The wonder that Mr. Weasley finds in Muggle contraptions is funny, but also real in the sense that wizards are bemused and puzzled by mechanics and engineering, and rather than seeing himself as “above” those, he wants to discover more—and wizards have to enchant many Muggle inventions in order to exist and get around. The Night Circus by Erin Morgenstern also does this well: while the magicians push and pull over magical wonders, there is a perfectly non-magical engineer, Ethan Barris, who helps them execute, and he too is given a tremendous amount of credit for what he has contributed to the circus. And then there’s the science fiction that takes the wonders of the world and highlights their own magics rather than attributing their magic to outside sources: from Nnedi Okorafor’s biological ships in Binti to the way many of N.K. Jemisin’s stories in How Long ’til Black Future Month? give places their own agency and magic.

When I was a child, the world was magic, and I’ve retained that. Our natural and created worlds are incredible. Look at bumblebees, who shouldn’t be able to fly. Look at a tree that’s hundreds of years old, or see a video of a gigantic water spout, or read about other wonders of our planet, and tell me that shit isn’t magical. Think about the giant, several-ton machine that humans have engineered to fly across oceans; next time you’re on the top floor of a skyscraper, look out and think about how high up you are, about the size and resistance of the windows, about air conditioning, and what someone from hundreds of years ago would say to see the kind of buildings we live and work in everyday. Think about Van Gogh’s art, about the worlds Neil Gaiman and Ursula K. Le Guin have created, about Florence and the Machine’s otherworldly music.

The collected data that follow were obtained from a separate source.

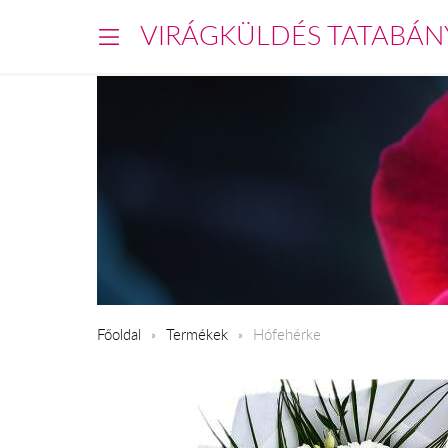
VIRÁGKÜLDÉS TATABÁN
Főoldal
Termékek
Hófehérke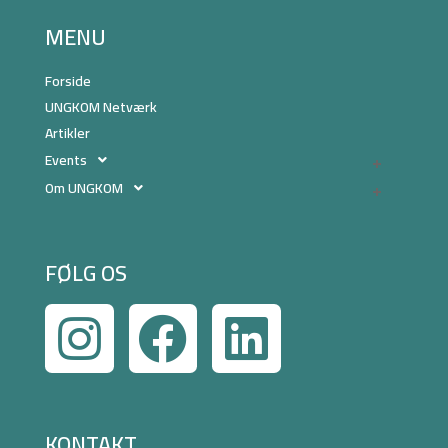
MENU
Forside
UNGKOM Netværk
Artikler
Events
Om UNGKOM
FØLG OS
KONTAKT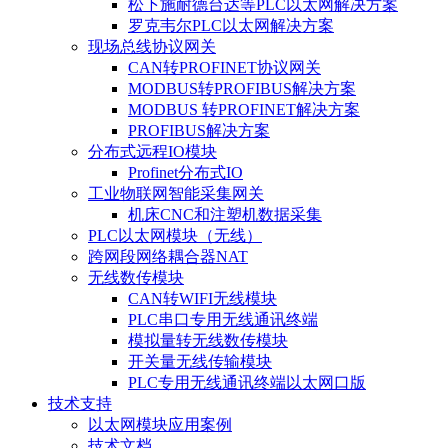
松下施耐德台达等PLC以太网解决方案
罗克韦尔PLC以太网解决方案
现场总线协议网关
CAN转PROFINET协议网关
MODBUS转PROFIBUS解决方案
MODBUS 转PROFINET解决方案
PROFIBUS解决方案
分布式远程IO模块
Profinet分布式IO
工业物联网智能采集网关
机床CNC和注塑机数据采集
PLC以太网模块（无线）
跨网段网络耦合器NAT
无线数传模块
CAN转WIFI无线模块
PLC串口专用无线通讯终端
模拟量转无线数传模块
开关量无线传输模块
PLC专用无线通讯终端以太网口版
技术支持
以太网模块应用案例
技术文档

People are inherently wondrous, and we create awesome things, some good and some bad; and our ability to create and craft should be more complicated than a fantasy twist of “all our legends were real, just in the magical world,” or “all our inventions are leaks from portals into other worlds.” Our world is incredible. It takes something away to attribute that to magic. From now on, I’ll be actively seeking fantasies that recognize the magic already inherent in our world.